Councilman David Greenfield opposing the city charging so-called private nonprofit groups paying for trash and recycling is disappointing ("Pol: making non-profits pay is pure garbage" - March 8).
Before shedding any tears for private nonprofit institutions when they protest having to pay for trash and recycling, check out their respective organization finances, especially salaries to their executive management team.
Too many executives of nonprofit institutions earn a base salary of several hundred thousand dollars. Some even earn over $1 million per year! This is supplemented by bonuses, generous health plans, subsidized housing and retirement packages equivalent or greater than the president, governor, mayor, public officials, many private sector corporate executives, and ordinary citizens.

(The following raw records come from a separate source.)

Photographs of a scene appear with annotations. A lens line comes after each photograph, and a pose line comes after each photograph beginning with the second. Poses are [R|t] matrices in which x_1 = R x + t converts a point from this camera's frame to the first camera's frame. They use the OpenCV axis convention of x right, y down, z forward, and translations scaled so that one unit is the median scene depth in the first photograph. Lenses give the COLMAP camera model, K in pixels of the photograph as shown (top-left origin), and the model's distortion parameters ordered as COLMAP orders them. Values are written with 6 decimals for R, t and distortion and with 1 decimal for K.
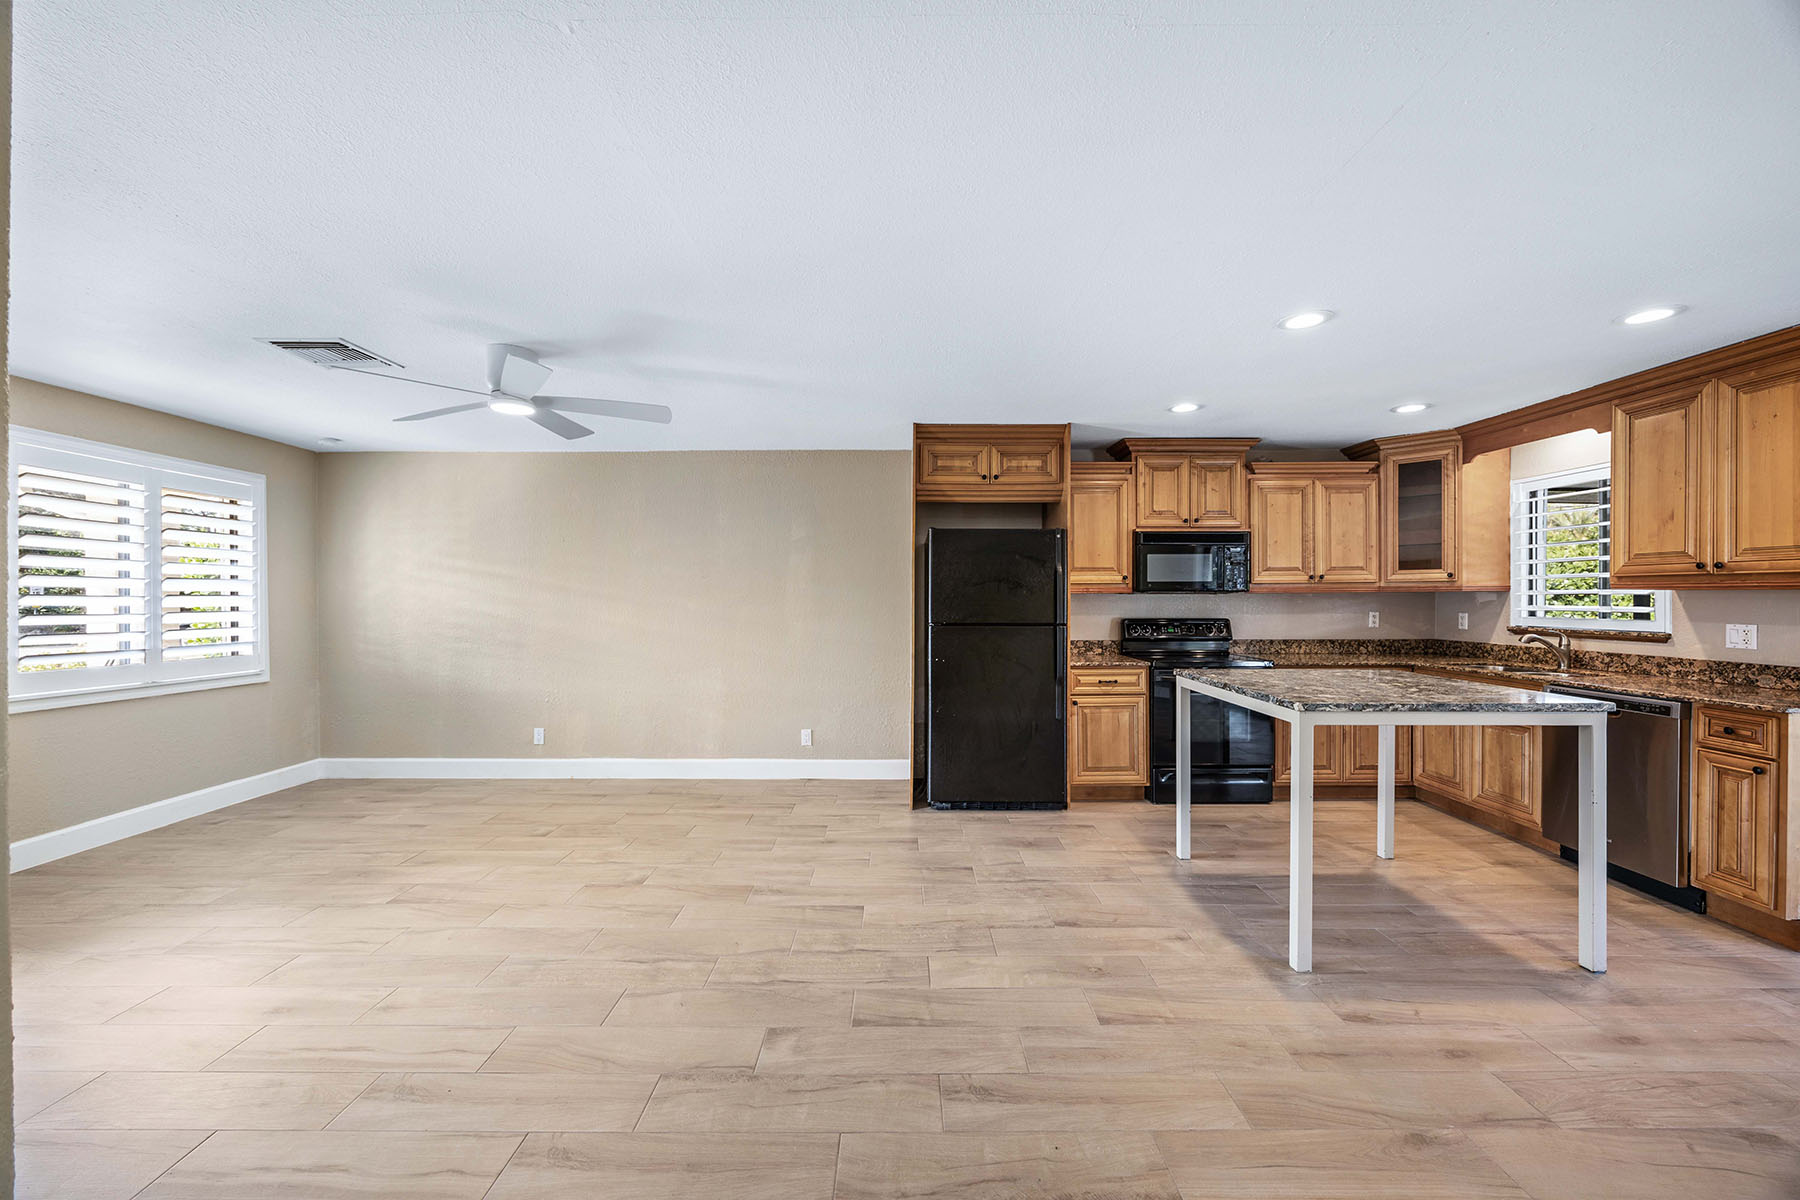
lens RADIAL K [[687.0, 0, 901.3], [0, 687.0, 602.2], [0, 0, 1]] dist [-0.001290, 0.000047]
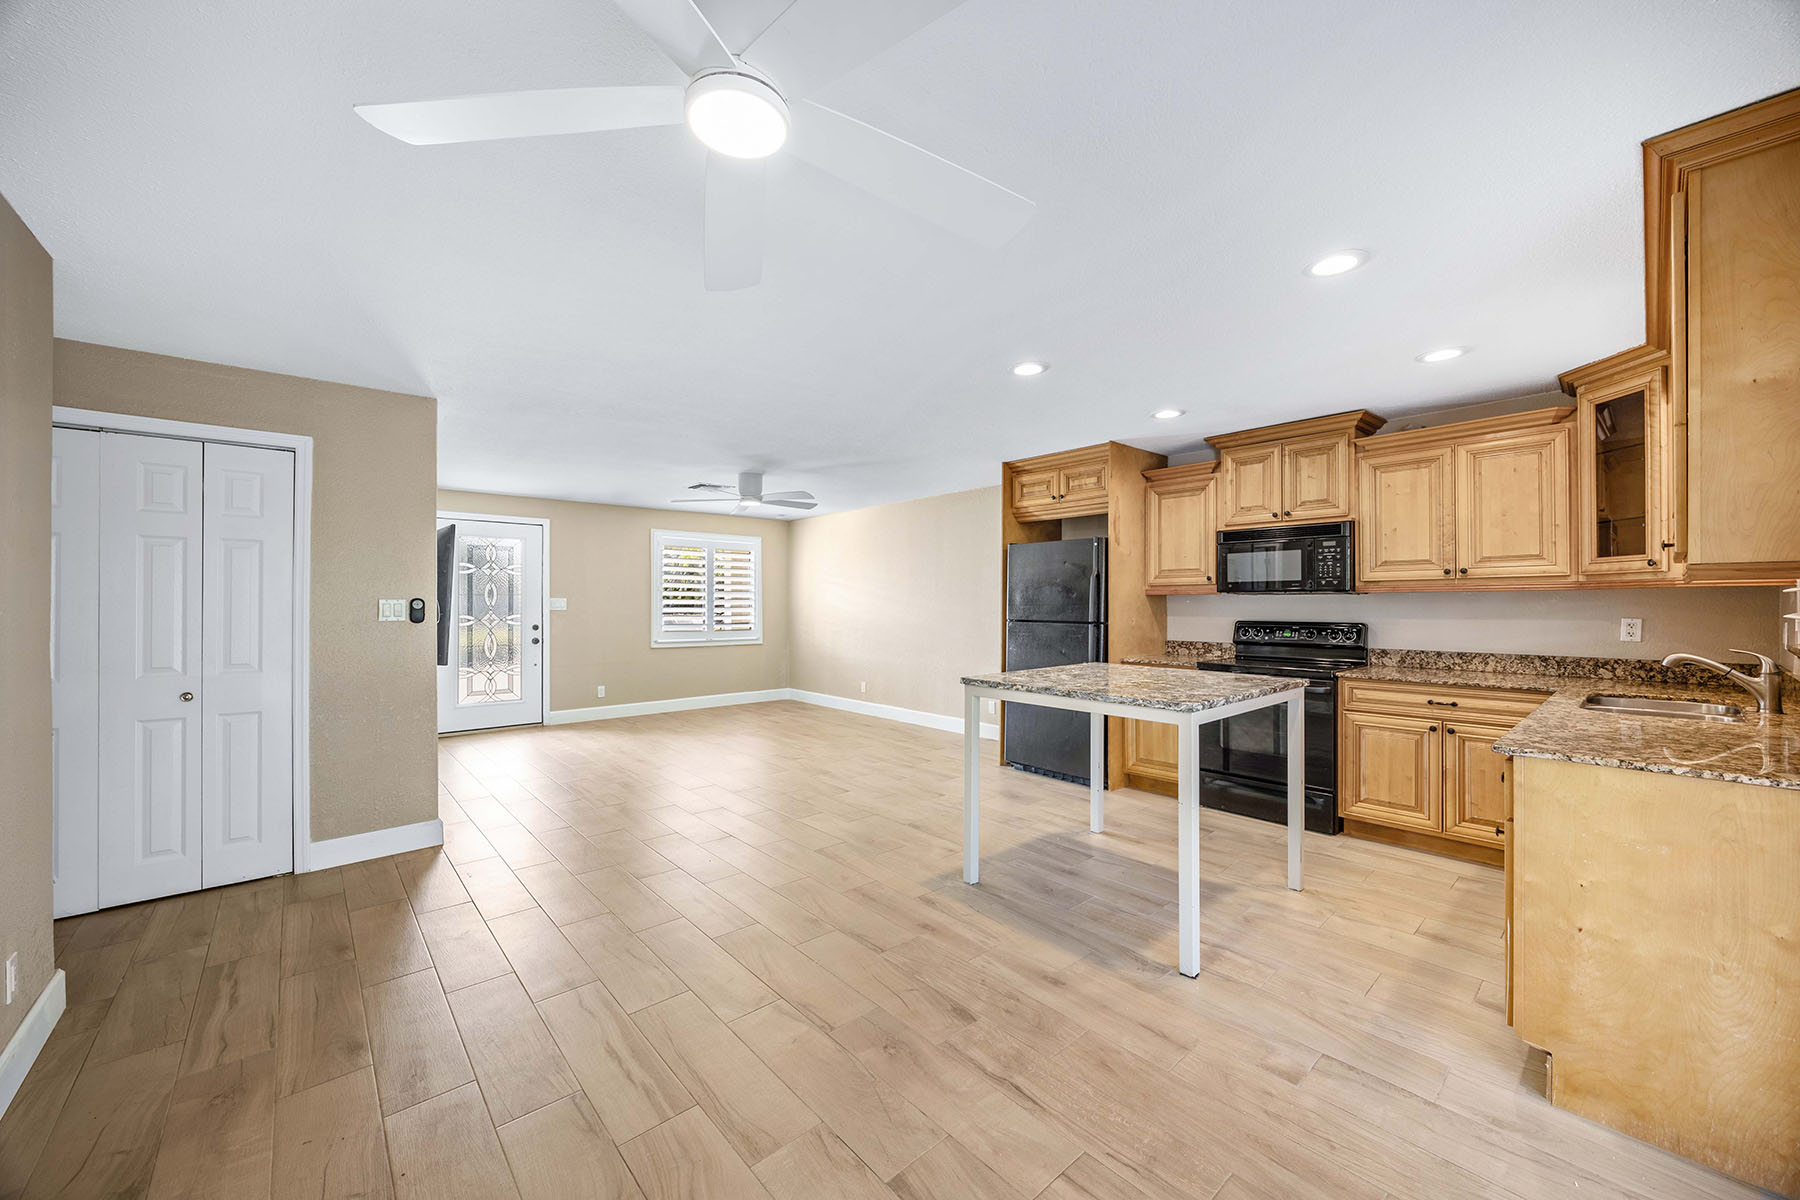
lens RADIAL K [[684.7, 0, 903.5], [0, 684.7, 605.9], [0, 0, 1]] dist [-0.002203, -0.000065]
pose [[0.660764, 0.003852, -0.750584, 0.833773], [-0.003323, 0.999992, 0.002206, 0.003059], [0.750586, 0.001037, 0.660771, 0.023267]]
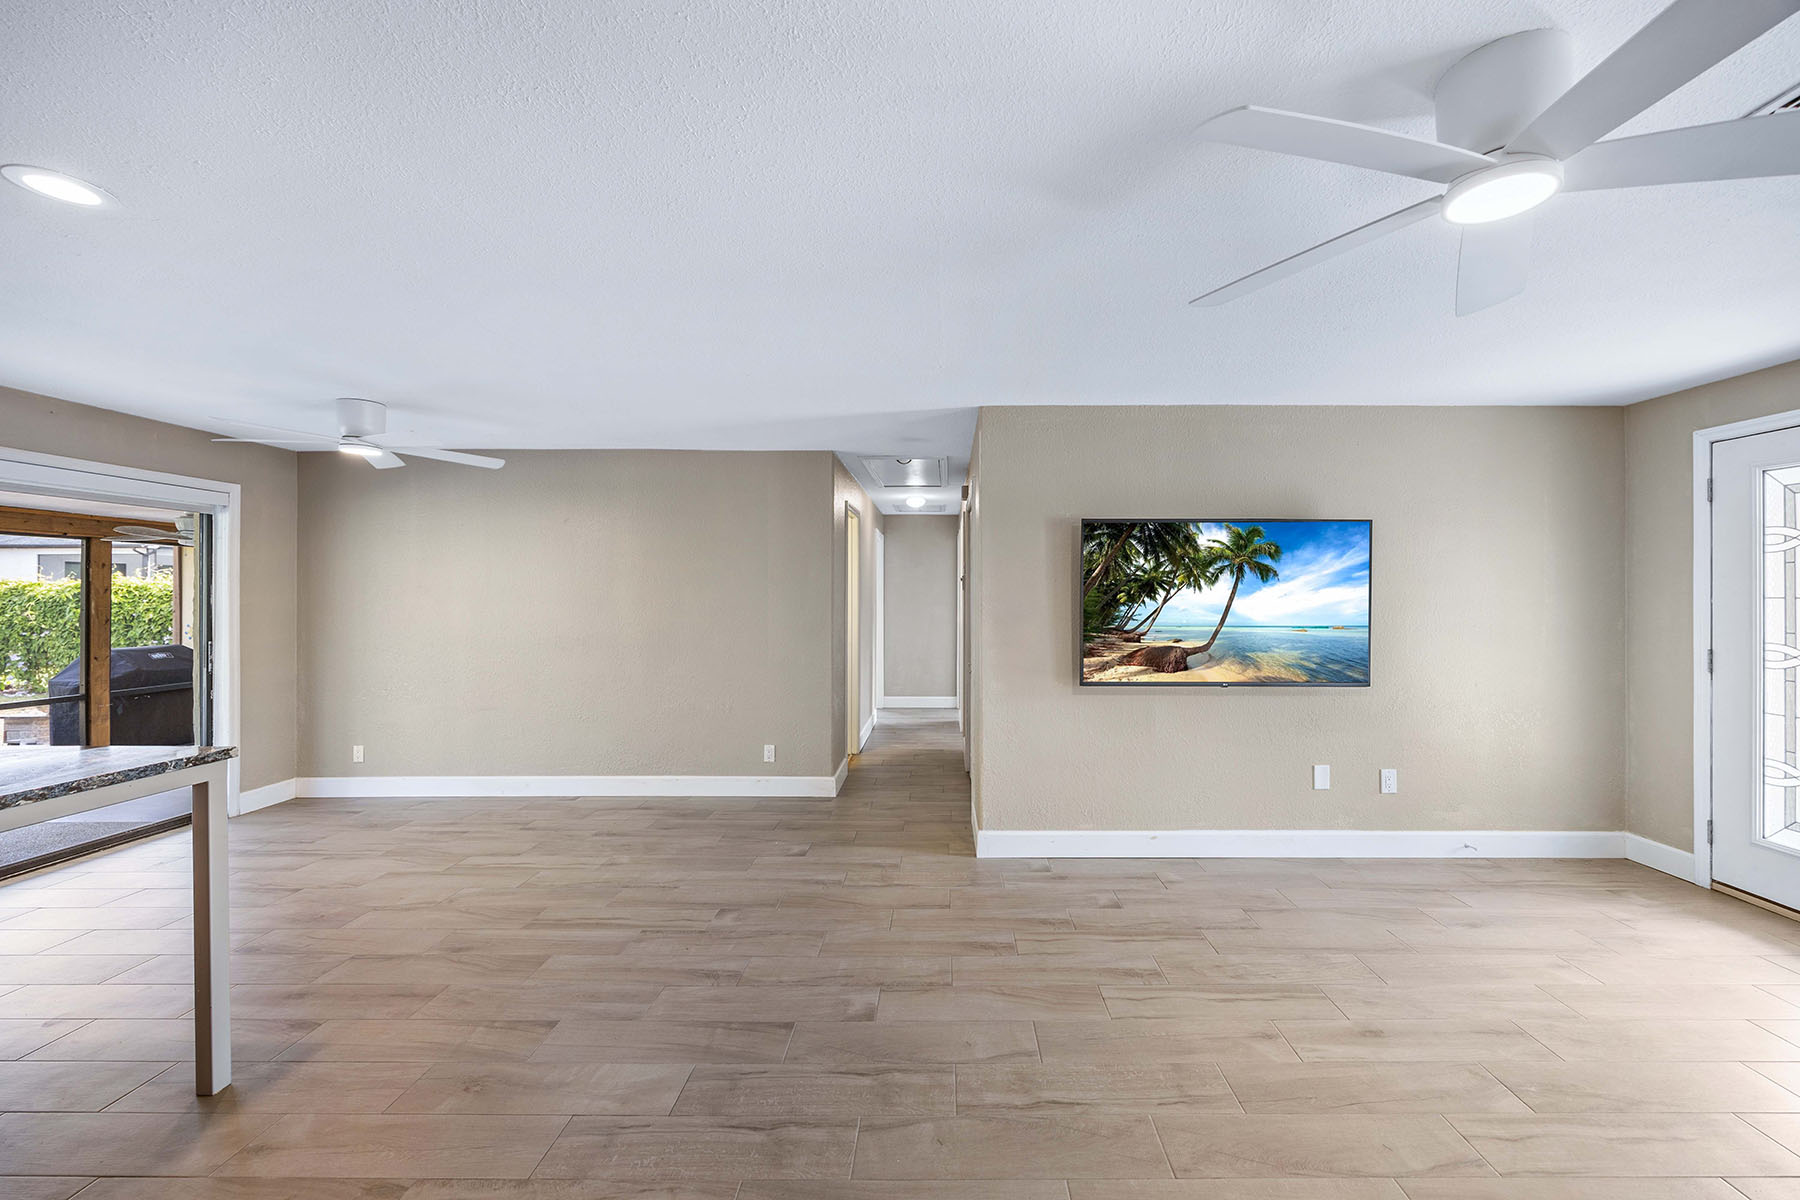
lens RADIAL K [[696.3, 0, 933.1], [0, 696.3, 592.7], [0, 0, 1]] dist [-0.001305, -0.000580]
pose [[-0.999871, 0.003357, 0.015708, -0.147954], [0.003375, 0.999994, 0.001139, -0.020548], [-0.015704, 0.001192, -0.999876, 1.009488]]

In many cases, these institutions pay excessive funds to public relation firms and lobbyists hired to go after grants from city, state and federal governments. Professional fundraising firms end up taking a greater percentage of donations actually meant for the nonprofit institutions. In many cases, the percentage is shocking.
In these lean times, executives of nonprofit organizations can set an example for others. They could take a pay cut and donate some of the excessive compensation or consider giving up some of perks to help their institution's bottom line.
Why can't the thousands of non-profit groups collectively afford to pay the estimated $17 million cost for trash and recycling? In essence, they are just recycling a small portion of the hundreds of millions they collectively receive in city, state and federal grant monies back to the public treasury.